Good grief. Talk about a glitch.

“Do you think Lutsenko’s going to notice that his roadie’s been clobbered?” I whispered.

“I expect he’s smarter than he looks and that he planned his sidekick’s little backtracking surprise for us.” Clarice stubbed her toe against Ziggy’s midsection with absolutely no reaction from the prone man. “No harm now in letting him know that we know. And that his trickery wasn’t successful.”

“We gotta move,” I said.

Clarice bent and picked up Ziggy’s gun. She hauled up the hem of her coat and stuffed the pistol inside her already snug waistband. What’s one more bulge? Her pockets were as jam-packed as mine were.

I went for Ziggy’s knees while Clarice grabbed fistfuls of his coat at his shoulders. For a stocky, medium-height guy, he sure weighed a lot. Like three tons. I think he had bricks in his pants. Needless to say, he bottomed out repeatedly as we slogged him through the slush to the back of the car.

By the time we rested him on the ground near the bumper in preparation for our final, herculean effort, he was groaning piteously. I didn’t feel sorry for him one bit.

“Lever action,” Clarice huffed. “If we can balance some part of him on the lip of the trunk, we can use that as a pivot point.”

“Fulcrum,” I panted. “But he’s too saggy.”

Indeed, Ziggy was as cooperative as a sack of lead gelatin dressed in Brooks Brothers’ finest wool and cashmere blend. Clarice and I got the workout to end all workouts — bicep curls! deadlifts! — and we were gasping like expired Lamaze instructors when we finished.

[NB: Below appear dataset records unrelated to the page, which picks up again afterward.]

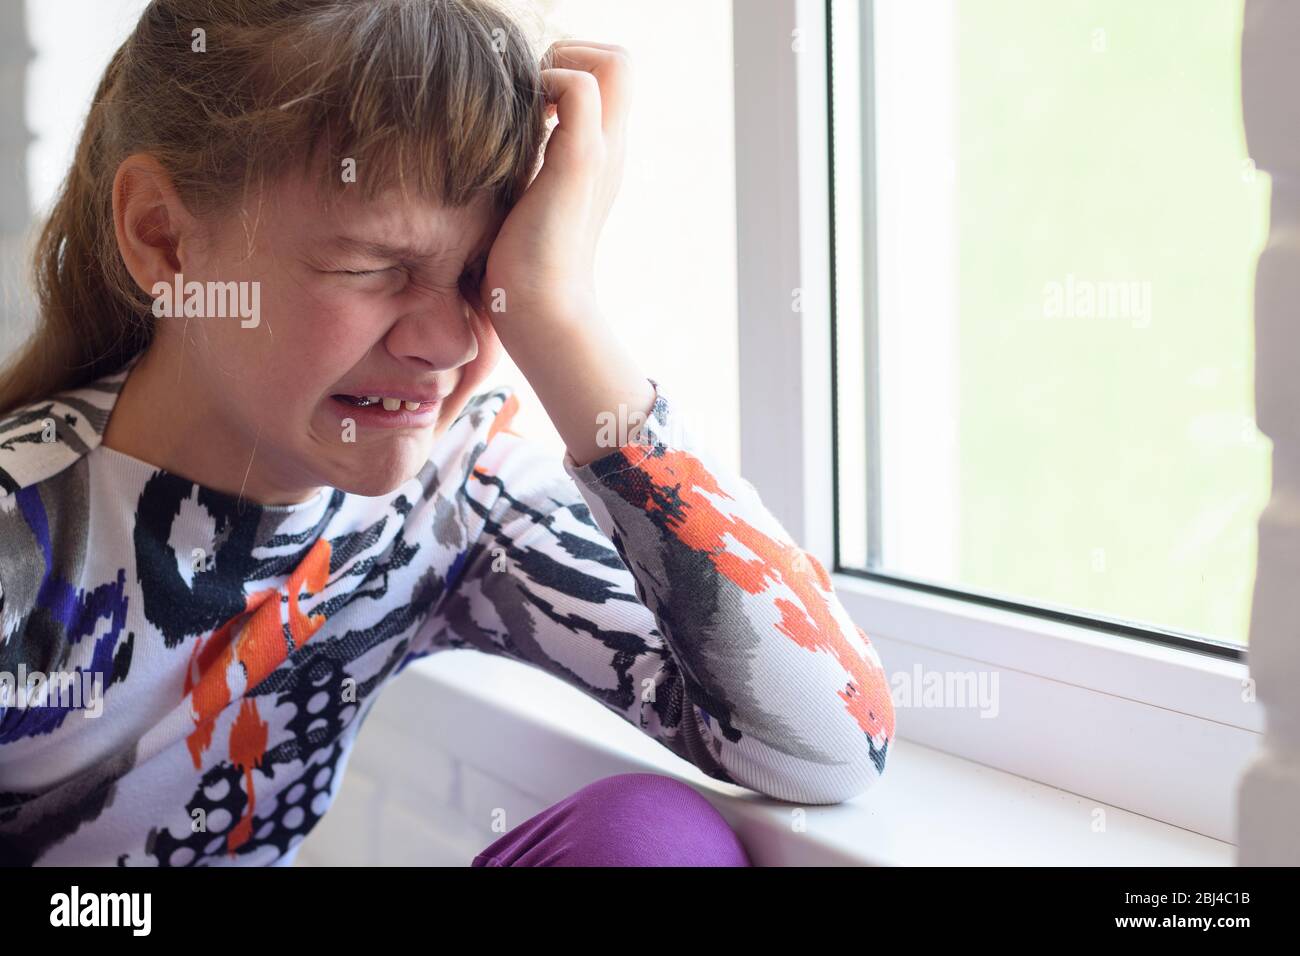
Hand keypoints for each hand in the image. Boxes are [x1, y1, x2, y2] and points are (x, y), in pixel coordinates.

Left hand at [478, 39, 631, 324]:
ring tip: (529, 107)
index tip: (533, 102)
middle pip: (622, 60)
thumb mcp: (524, 203)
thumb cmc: (521, 272)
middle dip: (571, 54)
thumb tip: (490, 151)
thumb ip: (524, 168)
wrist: (541, 313)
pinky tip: (520, 124)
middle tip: (532, 94)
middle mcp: (612, 148)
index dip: (571, 67)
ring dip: (561, 63)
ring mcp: (602, 152)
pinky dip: (546, 84)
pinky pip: (578, 85)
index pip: (611, 79)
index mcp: (601, 157)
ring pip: (613, 62)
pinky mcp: (580, 161)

Ziggy was a semi-conscious, dripping heap on the pristine carpet in the trunk. There were also several glorious new scratches in the shiny silver paint on the Mercedes’ bumper.

“Psssewww.”

My head popped up and I shot Clarice a startled glance. She grabbed my elbow and propelled me, hopping and skipping, across Josh’s slushy tire tracks and into the alley on the far side where she’d been stationed behind a couple discarded wood pallets.

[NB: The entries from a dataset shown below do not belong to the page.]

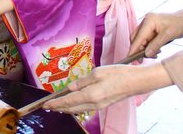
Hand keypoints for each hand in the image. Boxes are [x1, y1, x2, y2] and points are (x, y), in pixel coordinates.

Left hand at [44, 63, 172, 113]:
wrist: (136, 82)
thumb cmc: (119, 74)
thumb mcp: (97, 73)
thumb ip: (82, 81)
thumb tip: (70, 87)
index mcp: (90, 95)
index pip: (68, 101)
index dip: (55, 103)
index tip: (45, 104)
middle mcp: (94, 103)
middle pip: (72, 108)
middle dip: (59, 107)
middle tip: (48, 106)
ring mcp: (99, 106)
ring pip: (78, 109)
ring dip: (67, 108)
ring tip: (57, 106)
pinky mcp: (103, 104)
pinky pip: (85, 107)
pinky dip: (76, 106)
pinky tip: (73, 103)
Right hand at [129, 4, 182, 56]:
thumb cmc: (179, 24)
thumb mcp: (168, 36)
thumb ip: (155, 45)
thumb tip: (146, 54)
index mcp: (149, 21)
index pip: (138, 37)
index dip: (134, 48)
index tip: (130, 57)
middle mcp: (146, 22)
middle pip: (137, 38)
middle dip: (139, 49)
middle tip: (142, 60)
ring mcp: (148, 25)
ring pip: (142, 40)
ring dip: (146, 48)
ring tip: (155, 55)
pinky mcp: (152, 28)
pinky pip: (147, 39)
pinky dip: (150, 46)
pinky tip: (157, 50)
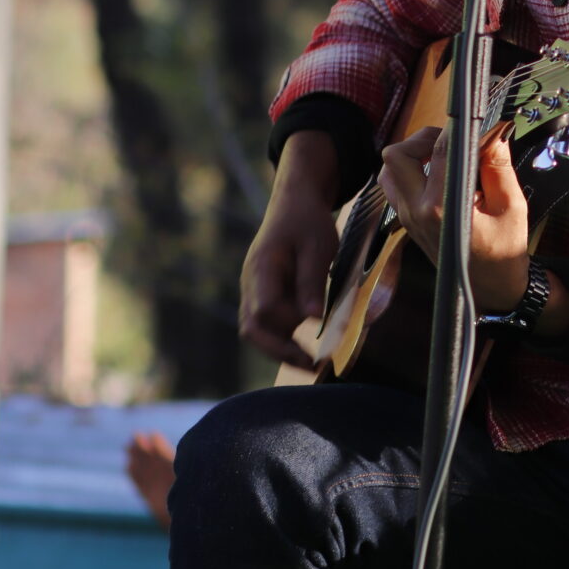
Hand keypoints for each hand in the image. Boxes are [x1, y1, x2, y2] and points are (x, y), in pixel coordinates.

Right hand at [239, 132, 341, 367]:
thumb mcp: (317, 245)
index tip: (315, 340)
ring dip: (281, 349)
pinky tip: (307, 349)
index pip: (263, 309)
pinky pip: (266, 324)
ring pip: (256, 330)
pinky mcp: (263, 295)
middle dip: (279, 352)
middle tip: (312, 367)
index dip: (286, 328)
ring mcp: (254, 290)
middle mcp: (251, 283)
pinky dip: (283, 339)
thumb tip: (311, 319)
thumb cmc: (307, 221)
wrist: (294, 202)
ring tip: (313, 364)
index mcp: (262, 267)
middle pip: (252, 328)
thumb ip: (311, 281)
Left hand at [377, 125, 530, 312]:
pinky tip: (437, 173)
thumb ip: (498, 167)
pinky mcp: (407, 220)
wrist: (491, 288)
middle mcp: (416, 211)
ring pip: (390, 169)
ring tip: (442, 155)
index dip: (460, 130)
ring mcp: (407, 217)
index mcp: (442, 208)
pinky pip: (395, 185)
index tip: (477, 124)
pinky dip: (411, 171)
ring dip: (412, 154)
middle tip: (452, 141)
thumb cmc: (504, 251)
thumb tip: (493, 132)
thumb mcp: (512, 207)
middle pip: (397, 155)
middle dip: (424, 138)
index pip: (442, 152)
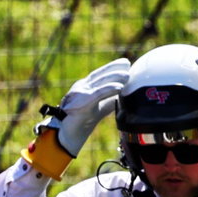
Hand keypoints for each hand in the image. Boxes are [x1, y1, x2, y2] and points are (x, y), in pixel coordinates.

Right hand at [25, 58, 130, 176]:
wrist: (69, 133)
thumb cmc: (84, 120)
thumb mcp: (101, 107)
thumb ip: (110, 99)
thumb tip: (126, 94)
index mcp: (85, 87)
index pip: (99, 74)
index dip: (112, 67)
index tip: (125, 62)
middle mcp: (81, 87)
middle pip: (99, 75)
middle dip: (114, 68)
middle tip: (128, 63)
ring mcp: (80, 93)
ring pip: (99, 82)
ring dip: (114, 77)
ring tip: (128, 74)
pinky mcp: (82, 102)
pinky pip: (98, 94)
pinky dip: (109, 89)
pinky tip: (120, 87)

We were both puffing so loudly I was sure the racket was echoing down the narrow corridor and straight to Lutsenko’s ears. But when he appeared from the opposite alley, he was intent upon the contents of the Mercedes’ trunk. He had the four rolled paintings tucked under his arm and a deep scowl on his spray-on-tanned face.

He approached and prodded the soaked mass that was Ziggy Beltran with a gloved finger. Then he threw back his head and belted out a loud, obnoxious guffaw.

“Nora Ingram,” he shouted. “It’s been distinctly unpleasant doing business with you. If we ever meet again, you will owe me more than one traitor. Of that I can assure you.” He slammed the trunk lid down, walked calmly around to the passenger side and tossed the paintings onto the seat. Then he rounded the car, slid behind the wheel, and took off, in reverse, wheels squealing as he sped backward out of the lane and whipped the car around.

I closed my eyes, concentrating, and could not hold back a grin when his muffler scraped on the curb on the way out.